Information provided:
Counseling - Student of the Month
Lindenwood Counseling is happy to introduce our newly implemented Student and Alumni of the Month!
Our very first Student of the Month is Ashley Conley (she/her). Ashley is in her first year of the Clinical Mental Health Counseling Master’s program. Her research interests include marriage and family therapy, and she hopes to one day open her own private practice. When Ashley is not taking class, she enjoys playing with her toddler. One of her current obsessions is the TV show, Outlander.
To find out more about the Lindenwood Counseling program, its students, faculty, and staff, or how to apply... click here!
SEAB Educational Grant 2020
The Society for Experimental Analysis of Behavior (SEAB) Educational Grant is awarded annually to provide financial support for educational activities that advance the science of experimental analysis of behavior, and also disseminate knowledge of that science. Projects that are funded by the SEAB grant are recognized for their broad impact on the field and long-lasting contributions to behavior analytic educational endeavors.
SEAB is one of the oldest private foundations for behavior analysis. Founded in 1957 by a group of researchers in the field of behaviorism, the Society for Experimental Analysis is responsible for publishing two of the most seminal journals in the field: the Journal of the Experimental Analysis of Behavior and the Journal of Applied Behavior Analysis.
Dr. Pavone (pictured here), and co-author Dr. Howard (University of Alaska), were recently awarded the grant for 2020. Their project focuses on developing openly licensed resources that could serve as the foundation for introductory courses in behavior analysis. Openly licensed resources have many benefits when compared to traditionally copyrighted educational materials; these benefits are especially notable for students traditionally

==

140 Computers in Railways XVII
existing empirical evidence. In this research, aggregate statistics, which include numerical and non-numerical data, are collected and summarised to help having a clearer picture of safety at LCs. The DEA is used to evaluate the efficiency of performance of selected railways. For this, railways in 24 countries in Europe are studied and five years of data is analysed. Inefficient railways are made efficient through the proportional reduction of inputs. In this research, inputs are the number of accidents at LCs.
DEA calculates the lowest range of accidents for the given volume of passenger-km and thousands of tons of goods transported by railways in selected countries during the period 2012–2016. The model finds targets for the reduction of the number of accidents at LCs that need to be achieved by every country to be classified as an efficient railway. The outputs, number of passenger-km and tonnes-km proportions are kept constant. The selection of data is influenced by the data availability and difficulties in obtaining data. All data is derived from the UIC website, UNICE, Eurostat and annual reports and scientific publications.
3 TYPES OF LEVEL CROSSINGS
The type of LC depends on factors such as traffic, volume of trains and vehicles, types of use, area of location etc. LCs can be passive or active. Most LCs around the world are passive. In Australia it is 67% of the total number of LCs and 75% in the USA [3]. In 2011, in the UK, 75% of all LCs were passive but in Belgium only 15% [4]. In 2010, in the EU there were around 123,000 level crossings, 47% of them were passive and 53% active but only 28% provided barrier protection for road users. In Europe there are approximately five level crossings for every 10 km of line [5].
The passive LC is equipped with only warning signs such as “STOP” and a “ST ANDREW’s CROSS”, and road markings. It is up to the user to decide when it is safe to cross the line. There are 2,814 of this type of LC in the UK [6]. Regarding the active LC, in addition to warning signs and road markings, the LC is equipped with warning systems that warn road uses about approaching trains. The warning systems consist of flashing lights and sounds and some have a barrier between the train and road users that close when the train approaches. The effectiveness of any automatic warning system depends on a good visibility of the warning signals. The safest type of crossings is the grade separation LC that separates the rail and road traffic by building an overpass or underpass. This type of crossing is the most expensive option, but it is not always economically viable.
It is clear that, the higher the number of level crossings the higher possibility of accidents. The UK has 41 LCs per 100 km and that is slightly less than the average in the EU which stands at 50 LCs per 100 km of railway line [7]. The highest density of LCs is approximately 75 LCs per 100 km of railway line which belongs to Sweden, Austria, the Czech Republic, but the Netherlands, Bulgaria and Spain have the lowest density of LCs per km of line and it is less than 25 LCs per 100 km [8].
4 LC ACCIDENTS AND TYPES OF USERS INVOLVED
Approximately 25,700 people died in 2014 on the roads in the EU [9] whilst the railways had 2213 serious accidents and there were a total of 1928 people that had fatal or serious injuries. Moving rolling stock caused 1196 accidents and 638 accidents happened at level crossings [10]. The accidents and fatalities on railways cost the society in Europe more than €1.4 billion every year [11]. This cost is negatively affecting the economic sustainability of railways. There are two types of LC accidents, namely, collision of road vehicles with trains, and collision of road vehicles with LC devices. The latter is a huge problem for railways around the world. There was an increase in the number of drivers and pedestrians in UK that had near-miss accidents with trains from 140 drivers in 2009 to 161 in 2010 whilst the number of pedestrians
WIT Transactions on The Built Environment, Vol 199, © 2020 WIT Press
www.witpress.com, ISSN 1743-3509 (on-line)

The problem: Among the entries above, determine how many lines hold the string "vehicles" and report that number alone.

Exercise solution: 2